Alignment methods hit same benchmarks but learn different weight landscapes
SFT, RFT, DFT, DPO, GRPO, and DAPO achieve identical metrics on the same data yet carve distinct paths through weight space—a finding that upends the assumption methods are interchangeable.

Six popular alignment methods produce nearly identical benchmark scores when trained on the same dataset, but their internal weight landscapes diverge sharply. An interactive HuggingFace Space comparison shows that supervised fine-tuning and rejection sampling variants (SFT, RFT, DFT, offline GRPO) cluster together in weight space, while policy-gradient methods (GRPO, DAPO) and preference-based DPO each carve out distinct trajectories. The effect holds across learning rates and random seeds, suggesting the divergence is structural rather than a training artifact.

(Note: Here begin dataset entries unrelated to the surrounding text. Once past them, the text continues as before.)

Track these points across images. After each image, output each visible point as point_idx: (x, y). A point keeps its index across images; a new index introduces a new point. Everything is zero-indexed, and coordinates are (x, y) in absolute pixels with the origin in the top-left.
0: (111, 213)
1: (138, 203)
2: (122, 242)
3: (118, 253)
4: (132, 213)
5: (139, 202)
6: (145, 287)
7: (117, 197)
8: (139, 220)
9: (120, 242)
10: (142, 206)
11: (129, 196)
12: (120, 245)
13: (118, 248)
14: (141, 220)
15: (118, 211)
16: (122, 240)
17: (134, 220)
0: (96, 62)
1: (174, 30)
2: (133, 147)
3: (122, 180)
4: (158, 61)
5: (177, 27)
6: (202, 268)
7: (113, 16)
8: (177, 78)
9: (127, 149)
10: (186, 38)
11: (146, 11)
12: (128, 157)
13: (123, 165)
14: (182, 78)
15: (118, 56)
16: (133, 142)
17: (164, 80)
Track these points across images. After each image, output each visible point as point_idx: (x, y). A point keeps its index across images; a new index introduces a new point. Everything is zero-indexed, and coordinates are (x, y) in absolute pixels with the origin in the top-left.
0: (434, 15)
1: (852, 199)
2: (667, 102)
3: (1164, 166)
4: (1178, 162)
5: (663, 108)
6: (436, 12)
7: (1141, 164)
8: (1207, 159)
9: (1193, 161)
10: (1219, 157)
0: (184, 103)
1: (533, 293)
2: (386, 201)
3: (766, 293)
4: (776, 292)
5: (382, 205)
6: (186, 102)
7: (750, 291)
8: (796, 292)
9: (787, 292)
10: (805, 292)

The Space visualizes weight distributions and loss surfaces for each method, letting practitioners compare how different objectives shape the same starting checkpoint. SFT, RFT, DFT, and offline GRPO converge to similar weight neighborhoods, while DPO, online GRPO, and DAPO each occupy separate regions—implying they encode different inductive biases despite matching eval scores. This complicates the common assumption that methods with similar benchmark numbers are interchangeable; for downstream fine-tuning or merging, the choice of alignment recipe may matter more than leaderboard position suggests. The Space is live at huggingface.co/spaces/AlexWortega/same-data-different-losses.